— Excerpted passage —
++++++

Aina Morenike Olukoga (born 12 May 1999) better known by her stage name Aina More is a British MC, singer and actor.

==Career==
Aina More makes soul and hip hop music. She won Best Contemporary Upper in the Big Music Project put together with Capital FM and The Brit Awards and put on a performance which had judges compare her to Lauryn Hill.

===2012: It's A W.R.A.P. (Words, Rhymes And Poetry)===
More began recording freestyles over hip hop instrumentals. In November 2012, Aina More independently released a 10 track mixtape entitled It's A W.R.A.P., influenced by the political situation in Nigeria.

=== 2014–2015: For People With Short Attention Spans ===
After releasing several more singles and gaining recognition in the UK Music Scene, Aina More opened for Professor Green at The Roundhouse, for the London leg of his Growing Up in Public Tour. In February 2015, More gave a performance in London which won her the Contemporary Upper Award for The Big Music Project. In April 2015, Aina More released her second EP, For People With Short Attention Spans, which she further explained For People With Short Attention Spans' caters to people who want to feel and be stimulated by different things, but in this case, I'm giving you different dimensions of soul and sounds, there are ups and downs – much like life".

===2015 – Present: Girls Killing It ===
After garnering much attention from the UK and Nigerian scene, More released her critically acclaimed single "Girls Killing It". Produced by Ghanaian DJ and Producer DJ Juls which caught the attention of DJ Semtex who has named her as one to look out for on BBC 1Xtra, performed live during Aina More's performance opening for Lauryn Hill in Lagos, Nigeria, in August 2015.

++++++

— Data rows —
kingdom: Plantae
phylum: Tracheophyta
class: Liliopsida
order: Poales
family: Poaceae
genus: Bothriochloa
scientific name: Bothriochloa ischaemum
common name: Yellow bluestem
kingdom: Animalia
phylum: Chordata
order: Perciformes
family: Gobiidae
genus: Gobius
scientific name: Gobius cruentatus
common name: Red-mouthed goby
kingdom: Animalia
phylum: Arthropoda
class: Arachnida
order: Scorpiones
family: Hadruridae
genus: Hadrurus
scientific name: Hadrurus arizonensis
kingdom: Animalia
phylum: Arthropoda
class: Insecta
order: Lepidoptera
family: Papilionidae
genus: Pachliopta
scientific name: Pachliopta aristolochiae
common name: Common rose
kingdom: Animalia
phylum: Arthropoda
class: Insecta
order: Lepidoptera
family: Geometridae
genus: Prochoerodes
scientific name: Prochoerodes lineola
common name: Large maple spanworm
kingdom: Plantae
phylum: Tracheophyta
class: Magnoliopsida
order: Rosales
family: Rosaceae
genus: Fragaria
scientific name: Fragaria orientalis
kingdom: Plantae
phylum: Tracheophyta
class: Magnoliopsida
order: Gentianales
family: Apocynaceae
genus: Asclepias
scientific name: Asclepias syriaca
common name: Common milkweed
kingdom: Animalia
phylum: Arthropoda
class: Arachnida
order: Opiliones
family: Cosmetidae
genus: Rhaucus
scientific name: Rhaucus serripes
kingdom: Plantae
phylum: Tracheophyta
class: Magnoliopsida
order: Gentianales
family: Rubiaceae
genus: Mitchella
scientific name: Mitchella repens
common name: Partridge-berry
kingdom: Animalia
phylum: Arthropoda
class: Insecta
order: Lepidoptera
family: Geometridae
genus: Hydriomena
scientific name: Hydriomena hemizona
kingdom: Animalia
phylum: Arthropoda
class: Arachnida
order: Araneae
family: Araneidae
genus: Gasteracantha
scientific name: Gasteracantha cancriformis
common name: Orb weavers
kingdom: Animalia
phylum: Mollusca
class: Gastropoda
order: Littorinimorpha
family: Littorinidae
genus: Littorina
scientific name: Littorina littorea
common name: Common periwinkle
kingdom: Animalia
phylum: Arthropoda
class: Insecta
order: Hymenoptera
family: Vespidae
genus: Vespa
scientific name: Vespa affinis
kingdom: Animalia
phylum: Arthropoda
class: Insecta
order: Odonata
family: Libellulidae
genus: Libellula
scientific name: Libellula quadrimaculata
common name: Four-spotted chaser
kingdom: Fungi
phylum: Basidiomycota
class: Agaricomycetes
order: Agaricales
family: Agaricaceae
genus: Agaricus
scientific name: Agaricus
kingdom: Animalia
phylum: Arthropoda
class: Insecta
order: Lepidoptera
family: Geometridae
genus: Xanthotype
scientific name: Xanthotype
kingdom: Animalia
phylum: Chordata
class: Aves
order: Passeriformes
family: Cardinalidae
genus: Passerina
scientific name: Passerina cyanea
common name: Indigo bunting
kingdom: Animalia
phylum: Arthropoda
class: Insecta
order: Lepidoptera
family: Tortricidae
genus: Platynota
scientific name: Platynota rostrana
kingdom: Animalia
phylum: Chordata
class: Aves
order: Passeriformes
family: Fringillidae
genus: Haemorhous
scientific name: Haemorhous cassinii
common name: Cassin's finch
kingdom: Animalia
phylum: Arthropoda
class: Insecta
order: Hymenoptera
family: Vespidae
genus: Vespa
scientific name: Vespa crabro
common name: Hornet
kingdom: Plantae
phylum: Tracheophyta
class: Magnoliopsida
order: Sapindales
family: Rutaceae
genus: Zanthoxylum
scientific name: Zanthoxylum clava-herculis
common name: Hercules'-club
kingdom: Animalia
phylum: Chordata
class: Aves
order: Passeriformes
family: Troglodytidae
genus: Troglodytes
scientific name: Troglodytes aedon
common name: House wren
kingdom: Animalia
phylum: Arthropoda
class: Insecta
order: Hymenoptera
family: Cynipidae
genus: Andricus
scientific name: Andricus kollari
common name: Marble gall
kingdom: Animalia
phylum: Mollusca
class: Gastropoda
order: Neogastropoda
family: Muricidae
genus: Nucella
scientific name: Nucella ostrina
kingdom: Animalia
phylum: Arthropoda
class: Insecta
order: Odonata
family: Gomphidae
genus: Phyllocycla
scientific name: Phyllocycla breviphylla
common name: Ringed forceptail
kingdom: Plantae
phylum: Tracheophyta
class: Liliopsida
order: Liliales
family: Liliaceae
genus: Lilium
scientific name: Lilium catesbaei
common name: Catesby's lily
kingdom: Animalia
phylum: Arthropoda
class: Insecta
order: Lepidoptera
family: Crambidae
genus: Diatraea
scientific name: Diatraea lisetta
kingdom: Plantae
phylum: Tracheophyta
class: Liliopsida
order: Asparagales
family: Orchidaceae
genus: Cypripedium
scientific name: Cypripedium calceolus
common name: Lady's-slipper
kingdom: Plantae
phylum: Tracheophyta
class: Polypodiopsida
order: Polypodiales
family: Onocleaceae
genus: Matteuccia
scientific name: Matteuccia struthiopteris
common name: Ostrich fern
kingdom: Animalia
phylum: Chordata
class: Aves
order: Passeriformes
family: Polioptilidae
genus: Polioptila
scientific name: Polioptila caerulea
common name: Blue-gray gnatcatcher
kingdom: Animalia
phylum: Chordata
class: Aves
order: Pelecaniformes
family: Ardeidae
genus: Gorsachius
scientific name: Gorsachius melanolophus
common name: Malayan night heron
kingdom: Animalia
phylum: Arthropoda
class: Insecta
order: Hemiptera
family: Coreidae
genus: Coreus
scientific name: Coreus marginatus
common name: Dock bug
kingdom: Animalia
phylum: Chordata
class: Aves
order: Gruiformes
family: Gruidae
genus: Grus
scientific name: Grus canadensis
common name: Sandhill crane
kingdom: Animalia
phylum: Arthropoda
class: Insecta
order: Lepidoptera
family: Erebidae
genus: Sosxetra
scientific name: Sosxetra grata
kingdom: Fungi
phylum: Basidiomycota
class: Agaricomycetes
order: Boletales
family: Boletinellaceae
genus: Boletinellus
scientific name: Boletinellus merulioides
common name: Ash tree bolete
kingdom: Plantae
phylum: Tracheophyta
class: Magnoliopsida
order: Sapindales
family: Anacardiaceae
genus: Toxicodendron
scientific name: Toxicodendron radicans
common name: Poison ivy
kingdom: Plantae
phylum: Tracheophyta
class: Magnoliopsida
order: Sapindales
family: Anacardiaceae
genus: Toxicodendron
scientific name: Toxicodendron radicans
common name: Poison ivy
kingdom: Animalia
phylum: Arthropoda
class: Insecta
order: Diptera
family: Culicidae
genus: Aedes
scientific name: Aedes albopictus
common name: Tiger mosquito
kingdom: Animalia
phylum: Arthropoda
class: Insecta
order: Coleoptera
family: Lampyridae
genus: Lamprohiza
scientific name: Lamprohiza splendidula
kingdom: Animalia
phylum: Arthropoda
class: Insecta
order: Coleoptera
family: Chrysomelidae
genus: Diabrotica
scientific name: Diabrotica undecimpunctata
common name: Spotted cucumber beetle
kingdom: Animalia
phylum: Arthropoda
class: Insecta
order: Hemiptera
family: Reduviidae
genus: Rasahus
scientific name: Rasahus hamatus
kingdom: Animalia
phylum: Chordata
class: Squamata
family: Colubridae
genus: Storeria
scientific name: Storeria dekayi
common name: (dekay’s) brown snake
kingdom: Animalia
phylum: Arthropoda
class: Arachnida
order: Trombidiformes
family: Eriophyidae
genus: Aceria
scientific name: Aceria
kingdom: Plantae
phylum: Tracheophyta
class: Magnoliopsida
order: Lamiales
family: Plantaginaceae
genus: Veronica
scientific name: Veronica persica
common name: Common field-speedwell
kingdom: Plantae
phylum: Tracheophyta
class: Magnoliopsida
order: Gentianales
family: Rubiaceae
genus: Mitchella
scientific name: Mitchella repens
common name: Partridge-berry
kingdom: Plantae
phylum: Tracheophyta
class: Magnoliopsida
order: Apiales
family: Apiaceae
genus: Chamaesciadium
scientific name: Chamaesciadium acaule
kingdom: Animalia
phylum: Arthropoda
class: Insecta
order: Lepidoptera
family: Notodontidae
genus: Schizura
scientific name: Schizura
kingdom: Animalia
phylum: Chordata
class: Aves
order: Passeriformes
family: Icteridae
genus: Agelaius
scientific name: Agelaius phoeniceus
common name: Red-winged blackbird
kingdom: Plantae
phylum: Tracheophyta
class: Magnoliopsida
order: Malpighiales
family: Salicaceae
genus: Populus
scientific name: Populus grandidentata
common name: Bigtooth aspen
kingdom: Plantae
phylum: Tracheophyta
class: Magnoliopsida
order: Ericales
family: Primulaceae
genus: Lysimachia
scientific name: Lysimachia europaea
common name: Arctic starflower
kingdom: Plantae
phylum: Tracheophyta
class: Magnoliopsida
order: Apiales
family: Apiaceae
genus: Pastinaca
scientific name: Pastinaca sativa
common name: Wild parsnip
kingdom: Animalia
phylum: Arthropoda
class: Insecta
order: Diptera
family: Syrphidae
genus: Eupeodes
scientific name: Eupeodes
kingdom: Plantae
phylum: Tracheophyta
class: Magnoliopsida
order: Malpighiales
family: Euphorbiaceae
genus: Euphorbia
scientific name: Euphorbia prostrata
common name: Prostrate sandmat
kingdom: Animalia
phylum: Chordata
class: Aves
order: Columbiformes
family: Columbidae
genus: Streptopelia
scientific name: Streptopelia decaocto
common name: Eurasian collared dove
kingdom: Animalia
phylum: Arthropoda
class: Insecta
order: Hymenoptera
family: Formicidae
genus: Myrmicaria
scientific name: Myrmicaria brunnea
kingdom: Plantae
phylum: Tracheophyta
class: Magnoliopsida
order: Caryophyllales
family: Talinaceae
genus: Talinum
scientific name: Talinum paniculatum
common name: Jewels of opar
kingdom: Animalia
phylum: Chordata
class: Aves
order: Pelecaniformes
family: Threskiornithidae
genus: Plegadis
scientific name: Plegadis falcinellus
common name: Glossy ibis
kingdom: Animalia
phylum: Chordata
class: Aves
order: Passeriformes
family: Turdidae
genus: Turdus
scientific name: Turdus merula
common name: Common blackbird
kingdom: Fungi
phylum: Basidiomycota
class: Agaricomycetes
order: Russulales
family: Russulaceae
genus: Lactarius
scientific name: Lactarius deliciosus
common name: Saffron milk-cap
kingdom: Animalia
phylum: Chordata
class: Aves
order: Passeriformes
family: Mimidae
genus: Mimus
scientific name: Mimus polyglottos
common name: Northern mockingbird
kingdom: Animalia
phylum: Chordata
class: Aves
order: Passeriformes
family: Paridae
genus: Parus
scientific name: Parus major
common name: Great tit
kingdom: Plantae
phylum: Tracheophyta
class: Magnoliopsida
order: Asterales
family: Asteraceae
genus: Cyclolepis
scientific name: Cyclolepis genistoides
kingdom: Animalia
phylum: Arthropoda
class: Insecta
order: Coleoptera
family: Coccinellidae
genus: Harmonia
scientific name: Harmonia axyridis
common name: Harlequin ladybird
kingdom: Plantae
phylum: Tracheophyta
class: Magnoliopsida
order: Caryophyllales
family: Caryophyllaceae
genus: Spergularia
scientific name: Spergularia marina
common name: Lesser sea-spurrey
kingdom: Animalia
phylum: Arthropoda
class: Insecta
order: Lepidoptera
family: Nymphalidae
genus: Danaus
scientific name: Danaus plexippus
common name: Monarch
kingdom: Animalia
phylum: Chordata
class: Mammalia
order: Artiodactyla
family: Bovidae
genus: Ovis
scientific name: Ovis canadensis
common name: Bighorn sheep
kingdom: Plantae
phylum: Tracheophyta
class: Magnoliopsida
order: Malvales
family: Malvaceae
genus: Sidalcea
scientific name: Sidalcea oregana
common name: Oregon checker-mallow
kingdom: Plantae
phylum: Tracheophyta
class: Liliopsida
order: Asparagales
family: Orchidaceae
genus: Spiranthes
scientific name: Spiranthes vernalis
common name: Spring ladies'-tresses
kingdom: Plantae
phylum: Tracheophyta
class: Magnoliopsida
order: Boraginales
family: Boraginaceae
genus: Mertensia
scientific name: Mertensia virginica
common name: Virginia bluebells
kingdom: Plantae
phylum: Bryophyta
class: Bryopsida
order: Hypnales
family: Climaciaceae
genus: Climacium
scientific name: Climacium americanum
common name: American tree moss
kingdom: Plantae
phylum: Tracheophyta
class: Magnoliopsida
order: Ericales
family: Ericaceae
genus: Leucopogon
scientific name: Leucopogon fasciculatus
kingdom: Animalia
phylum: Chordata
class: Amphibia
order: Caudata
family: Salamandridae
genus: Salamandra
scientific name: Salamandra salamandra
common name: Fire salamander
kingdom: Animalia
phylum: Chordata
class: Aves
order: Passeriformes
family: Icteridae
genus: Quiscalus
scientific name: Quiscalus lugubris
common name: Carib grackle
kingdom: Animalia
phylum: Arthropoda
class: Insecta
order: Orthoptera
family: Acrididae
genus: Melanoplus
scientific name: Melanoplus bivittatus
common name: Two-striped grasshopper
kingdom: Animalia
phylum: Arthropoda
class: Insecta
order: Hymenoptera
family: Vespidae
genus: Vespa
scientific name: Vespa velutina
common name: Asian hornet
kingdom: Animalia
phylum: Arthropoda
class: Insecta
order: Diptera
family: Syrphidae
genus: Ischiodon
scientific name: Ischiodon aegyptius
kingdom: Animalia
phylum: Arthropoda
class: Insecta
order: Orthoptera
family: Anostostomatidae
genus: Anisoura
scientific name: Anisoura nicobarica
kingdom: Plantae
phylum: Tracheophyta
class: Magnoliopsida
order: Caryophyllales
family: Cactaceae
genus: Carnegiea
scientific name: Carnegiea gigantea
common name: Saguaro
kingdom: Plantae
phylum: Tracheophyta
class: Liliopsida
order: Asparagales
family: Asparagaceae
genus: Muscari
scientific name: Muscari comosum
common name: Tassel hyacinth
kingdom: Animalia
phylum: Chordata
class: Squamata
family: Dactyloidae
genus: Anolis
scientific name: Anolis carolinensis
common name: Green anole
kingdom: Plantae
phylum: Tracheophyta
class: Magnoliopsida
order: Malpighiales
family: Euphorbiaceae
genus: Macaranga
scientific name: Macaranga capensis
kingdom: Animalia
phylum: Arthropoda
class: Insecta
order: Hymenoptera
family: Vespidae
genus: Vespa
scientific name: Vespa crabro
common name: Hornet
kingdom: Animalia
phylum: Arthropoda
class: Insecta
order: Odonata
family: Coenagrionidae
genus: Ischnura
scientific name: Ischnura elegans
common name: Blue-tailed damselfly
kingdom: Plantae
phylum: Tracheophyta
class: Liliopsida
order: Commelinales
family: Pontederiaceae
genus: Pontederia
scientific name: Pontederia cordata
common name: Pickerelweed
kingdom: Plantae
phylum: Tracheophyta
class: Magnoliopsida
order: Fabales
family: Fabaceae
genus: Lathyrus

++++++

— Given task 1 —
In the Aina More passage, what is the title of the EP she released in April 2015?
— Given task 2 —
Please say whether each statement agrees with the Aina More passage, answering yes or no and quoting the deciding words: (a) Aina More was born in 1999. (b) Her 2012 mixtape had twelve tracks. (c) DJ Semtex produced "Girls Killing It."

— Task solution 1 —
For People With Short Attention Spans

— Task solution 2 —
(a) Yes: "born 12 May 1999"
(b) No: "a 10 track mixtape"
(c) No: "Produced by Ghanaian DJ and Producer DJ Juls"